The pseudobranch is not found in all fish species, but where present it is a red, gill-like tissue attached to the internal surface of the operculum. It is composed of cartilage-supported parallel blood capillaries that create a counter-current system which likely functions to increase oxygen uptake. The pseudobranch has a direct vascular connection with the ocular choroid, which is composed of similar capillary arrays alternating with rows of slender fibroblast-like cells; it may also play a role in the filling of the air bladder.(4)

In addition to branchioblastoma, which can arise from the gill or the pseudobranch and may be spontaneous or carcinogen-induced,(3) conference participants briefly discussed teratoma as a rule-out with similar histological features. Branchioblastoma, as noted by the contributor, is composed of embryologic blast-type cells with mesenchymal and epithelial components; similarly, teratomas are classically defined as having at least two of the three embryonic layers- endoderm, mesoderm, and ectoderm (see WSC 2013-2014, conference 8, case 2). Teratomas occur most frequently in the gonads; however, these tumors can also develop at extragonadal locations, usually along the midline.(2) They are rarely (if ever) reported in fish. The moderator points out that branchioblastoma and teratoma have analogous etiopathogeneses; however, the neoplastic cell types comprising branchioblastomas are appropriate to the anatomic location (i.e. this tumor appears to be attempting to form normal gill tissue in a relatively normal location), while teratomas tend to produce poorly differentiated, disorganized tissue that does not belong (i.e. foci of squamous epithelium, bone and tooth within the gonad). Based on these broad attributes, this neoplasm is most consistent with a branchioblastoma.

References:

1. Coffee L, Casey J, Bowser P. Pathology of tumors in fish associated with retroviruses: a review. Vet Pathol. 2013;50:390-403.

2. Foster RA. Male reproductive system. In: McGavin MD, Zachary JF, eds. Pathologic Basis of Veterinary Disease. 5th ed. St. Louis, MO: Elsevier; 2012:1142-1143.

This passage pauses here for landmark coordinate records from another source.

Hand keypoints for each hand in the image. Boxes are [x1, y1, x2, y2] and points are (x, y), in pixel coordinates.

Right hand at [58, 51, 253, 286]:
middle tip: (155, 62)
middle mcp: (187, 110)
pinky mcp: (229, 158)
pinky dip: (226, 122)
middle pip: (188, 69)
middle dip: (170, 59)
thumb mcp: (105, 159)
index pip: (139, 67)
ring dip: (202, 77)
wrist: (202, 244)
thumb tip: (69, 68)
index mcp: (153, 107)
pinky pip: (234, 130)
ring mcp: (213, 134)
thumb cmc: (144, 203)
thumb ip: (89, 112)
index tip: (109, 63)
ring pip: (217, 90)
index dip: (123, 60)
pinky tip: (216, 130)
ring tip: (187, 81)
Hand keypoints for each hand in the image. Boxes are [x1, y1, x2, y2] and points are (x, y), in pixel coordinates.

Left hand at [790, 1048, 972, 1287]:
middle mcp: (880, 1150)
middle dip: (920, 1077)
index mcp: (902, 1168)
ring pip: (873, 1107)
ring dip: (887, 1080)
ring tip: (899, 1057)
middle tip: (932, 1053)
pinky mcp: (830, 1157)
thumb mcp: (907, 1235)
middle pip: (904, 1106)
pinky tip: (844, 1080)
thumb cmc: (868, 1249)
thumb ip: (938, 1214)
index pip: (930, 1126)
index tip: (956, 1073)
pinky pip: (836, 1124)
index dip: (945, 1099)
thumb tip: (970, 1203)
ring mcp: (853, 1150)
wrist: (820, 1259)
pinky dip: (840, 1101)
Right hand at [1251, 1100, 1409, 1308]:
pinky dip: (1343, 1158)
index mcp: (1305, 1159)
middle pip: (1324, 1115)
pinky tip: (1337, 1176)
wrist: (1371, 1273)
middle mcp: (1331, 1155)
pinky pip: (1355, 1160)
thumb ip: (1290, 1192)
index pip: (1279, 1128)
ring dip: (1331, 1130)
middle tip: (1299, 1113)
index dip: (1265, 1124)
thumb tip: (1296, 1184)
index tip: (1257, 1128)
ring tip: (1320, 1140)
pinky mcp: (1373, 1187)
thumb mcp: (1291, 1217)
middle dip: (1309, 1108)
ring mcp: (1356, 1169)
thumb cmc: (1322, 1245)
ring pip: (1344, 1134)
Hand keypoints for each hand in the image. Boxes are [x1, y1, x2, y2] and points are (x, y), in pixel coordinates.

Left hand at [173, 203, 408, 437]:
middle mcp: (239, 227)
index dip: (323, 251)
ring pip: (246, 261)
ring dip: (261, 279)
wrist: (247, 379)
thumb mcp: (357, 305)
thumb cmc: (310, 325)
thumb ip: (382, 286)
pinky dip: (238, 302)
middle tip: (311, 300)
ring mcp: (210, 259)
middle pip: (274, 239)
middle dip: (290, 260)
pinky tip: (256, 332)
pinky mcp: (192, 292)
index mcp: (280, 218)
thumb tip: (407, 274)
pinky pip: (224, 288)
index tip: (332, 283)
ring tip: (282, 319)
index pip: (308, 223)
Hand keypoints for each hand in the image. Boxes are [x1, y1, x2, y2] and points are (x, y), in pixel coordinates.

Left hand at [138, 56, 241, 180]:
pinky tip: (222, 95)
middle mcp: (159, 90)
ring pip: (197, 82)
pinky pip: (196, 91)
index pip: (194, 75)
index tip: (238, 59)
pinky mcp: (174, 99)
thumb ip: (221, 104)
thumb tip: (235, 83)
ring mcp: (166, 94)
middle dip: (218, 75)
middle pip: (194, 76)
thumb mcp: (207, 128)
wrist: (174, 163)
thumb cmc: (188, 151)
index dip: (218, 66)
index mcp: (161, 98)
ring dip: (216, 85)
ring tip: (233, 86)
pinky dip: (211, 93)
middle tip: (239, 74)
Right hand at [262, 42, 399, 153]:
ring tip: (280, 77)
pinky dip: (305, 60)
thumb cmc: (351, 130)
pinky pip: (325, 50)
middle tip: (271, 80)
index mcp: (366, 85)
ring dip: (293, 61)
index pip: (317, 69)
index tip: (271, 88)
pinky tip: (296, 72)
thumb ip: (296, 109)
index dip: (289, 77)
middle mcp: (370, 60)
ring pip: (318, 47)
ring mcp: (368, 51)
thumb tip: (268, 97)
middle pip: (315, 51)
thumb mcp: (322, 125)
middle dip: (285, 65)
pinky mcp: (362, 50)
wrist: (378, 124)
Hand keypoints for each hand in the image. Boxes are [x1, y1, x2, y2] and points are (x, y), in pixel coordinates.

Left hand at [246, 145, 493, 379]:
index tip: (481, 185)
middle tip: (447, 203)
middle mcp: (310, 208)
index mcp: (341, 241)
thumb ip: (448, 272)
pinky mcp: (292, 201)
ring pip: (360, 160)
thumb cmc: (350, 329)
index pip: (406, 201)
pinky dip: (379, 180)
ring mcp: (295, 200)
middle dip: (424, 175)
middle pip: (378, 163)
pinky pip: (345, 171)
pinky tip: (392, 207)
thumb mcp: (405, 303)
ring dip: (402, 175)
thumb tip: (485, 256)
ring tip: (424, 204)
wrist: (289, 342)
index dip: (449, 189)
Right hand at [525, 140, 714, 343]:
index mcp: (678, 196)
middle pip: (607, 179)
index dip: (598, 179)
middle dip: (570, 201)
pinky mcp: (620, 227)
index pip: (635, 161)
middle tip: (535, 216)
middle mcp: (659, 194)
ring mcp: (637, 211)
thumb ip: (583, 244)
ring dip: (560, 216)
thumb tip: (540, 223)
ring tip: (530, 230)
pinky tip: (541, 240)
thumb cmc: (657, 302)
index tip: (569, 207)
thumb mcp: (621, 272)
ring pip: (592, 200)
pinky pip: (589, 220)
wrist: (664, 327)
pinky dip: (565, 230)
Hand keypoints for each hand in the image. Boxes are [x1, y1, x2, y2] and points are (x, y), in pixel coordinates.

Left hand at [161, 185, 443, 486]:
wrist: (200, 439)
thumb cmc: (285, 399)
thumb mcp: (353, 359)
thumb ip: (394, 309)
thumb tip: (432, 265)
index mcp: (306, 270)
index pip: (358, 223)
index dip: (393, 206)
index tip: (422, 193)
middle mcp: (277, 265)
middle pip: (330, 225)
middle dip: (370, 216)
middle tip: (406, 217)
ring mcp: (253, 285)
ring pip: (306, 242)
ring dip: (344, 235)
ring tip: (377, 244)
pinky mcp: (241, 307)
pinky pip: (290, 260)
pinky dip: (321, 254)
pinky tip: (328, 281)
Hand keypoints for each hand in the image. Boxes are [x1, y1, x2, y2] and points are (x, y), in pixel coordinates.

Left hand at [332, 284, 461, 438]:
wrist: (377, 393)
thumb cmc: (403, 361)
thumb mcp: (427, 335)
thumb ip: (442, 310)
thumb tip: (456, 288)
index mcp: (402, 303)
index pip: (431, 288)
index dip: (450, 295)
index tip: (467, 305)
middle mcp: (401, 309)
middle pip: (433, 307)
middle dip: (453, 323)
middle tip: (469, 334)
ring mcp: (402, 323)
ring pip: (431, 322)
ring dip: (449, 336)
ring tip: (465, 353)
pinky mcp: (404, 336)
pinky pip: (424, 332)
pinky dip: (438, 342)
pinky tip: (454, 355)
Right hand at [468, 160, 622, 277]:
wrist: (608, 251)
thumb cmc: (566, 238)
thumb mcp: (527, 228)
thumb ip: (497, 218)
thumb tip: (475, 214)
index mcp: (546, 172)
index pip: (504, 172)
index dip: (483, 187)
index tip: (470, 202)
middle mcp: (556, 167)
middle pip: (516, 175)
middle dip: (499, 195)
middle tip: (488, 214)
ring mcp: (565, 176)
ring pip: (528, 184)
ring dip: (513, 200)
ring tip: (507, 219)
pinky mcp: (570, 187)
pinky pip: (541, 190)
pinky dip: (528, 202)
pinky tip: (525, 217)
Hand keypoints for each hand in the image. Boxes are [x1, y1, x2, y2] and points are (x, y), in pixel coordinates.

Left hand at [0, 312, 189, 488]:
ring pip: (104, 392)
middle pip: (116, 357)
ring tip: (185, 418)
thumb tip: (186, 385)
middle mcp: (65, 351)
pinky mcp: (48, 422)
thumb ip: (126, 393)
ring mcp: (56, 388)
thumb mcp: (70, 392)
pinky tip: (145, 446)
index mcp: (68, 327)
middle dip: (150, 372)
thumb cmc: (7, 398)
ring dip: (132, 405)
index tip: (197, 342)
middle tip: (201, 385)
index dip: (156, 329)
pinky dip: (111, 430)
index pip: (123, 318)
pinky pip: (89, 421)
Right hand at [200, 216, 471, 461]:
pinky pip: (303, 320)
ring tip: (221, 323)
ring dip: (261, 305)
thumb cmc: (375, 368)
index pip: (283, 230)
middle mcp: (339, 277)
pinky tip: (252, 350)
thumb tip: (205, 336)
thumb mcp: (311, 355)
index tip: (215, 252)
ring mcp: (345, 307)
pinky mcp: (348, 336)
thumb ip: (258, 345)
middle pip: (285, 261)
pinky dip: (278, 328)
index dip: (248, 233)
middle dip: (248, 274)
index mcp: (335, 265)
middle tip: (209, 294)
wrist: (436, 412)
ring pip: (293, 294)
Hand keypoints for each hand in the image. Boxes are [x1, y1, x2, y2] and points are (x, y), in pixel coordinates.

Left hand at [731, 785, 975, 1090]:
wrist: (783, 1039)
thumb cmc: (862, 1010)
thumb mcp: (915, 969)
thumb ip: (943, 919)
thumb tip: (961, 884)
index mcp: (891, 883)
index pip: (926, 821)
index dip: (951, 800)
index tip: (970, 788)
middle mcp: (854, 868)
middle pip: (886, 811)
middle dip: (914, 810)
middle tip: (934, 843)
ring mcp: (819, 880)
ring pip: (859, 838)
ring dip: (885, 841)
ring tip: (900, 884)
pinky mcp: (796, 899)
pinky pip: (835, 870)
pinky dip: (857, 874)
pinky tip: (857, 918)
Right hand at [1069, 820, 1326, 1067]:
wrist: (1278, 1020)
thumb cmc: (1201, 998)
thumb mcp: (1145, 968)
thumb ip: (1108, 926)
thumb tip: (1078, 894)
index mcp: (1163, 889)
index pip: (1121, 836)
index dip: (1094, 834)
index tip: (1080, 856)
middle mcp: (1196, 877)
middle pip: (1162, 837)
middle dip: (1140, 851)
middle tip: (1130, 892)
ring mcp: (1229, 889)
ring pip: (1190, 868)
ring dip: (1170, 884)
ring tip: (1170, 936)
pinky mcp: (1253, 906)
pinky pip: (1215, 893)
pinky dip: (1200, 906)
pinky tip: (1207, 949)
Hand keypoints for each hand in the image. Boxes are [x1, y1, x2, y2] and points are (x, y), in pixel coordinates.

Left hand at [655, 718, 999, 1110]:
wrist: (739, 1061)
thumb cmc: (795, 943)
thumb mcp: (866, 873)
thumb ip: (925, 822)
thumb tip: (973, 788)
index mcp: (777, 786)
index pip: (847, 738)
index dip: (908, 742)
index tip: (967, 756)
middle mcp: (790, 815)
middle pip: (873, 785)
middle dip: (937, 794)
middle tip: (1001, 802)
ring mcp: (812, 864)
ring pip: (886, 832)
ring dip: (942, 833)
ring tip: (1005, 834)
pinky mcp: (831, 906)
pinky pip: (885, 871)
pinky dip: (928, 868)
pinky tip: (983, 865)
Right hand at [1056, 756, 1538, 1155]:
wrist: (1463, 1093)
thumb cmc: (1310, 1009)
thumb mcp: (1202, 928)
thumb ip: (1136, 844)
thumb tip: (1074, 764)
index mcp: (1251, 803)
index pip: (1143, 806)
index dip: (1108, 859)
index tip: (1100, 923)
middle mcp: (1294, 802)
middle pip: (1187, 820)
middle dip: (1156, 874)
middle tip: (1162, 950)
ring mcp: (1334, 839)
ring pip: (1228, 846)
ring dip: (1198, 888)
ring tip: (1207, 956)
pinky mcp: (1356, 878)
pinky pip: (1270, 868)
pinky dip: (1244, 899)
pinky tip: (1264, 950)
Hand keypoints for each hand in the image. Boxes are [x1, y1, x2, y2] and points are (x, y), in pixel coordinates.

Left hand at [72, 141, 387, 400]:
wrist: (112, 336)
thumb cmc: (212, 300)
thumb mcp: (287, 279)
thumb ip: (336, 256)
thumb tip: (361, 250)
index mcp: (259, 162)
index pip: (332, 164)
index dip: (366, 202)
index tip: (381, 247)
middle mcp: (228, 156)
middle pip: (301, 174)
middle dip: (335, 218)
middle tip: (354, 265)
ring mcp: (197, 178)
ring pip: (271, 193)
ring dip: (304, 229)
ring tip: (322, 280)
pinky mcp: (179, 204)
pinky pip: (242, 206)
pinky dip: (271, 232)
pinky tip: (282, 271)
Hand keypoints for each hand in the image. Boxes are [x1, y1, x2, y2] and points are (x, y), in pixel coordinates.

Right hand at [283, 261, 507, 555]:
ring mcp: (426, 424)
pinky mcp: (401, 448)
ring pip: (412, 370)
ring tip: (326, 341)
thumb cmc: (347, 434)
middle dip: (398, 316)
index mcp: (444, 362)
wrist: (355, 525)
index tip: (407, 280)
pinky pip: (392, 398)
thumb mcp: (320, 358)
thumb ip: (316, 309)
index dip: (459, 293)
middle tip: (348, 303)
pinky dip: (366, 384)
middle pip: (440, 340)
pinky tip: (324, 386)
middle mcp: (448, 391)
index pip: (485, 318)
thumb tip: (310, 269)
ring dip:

3. Kn+â-+sel R. Brandes R, Lechleiter S, Schmidt-Posthaus H. Two independent cases of spontaneously occurring branchioblastomas in koi carp (Cyprinus carpio). Vet Pathol. 2007;44:237-239.

4. Mumford S, Heidel J, Smith C, Morrison J, MacConnell B, Blazer V. Fish Histology and Histopathology. US Fish and Wildlife Service, National Conservation Training Center. http://nctc.fws.gov/resources/course-resources/fish-histology/index.html . Accessed April 26, 2014.

5. Shin J, Padmanabhan A, de Groh E, Lee J-S, Haidar S, Dahlberg S, et al. Zebrafish neurofibromatosis type 1 genes have redundant functions in tumorigenesis and embryonic development. Dis Model Mechan. 2012;5:881-894.

6. Williams D, Bailey G, Reddy A, Hendricks J, Oganesian A, Orner G, et al. The rainbow trout (Oncorhynchus mykiss) tumor model: recent applications in low-dose exposures to tumor initiators and promoters. Toxicol Pathol. 2003;31:58-61.

7. Wirgin I, Waldman J. Altered gene expression and genetic damage in North American fish populations. Mutation Res. 1998;399:193-219.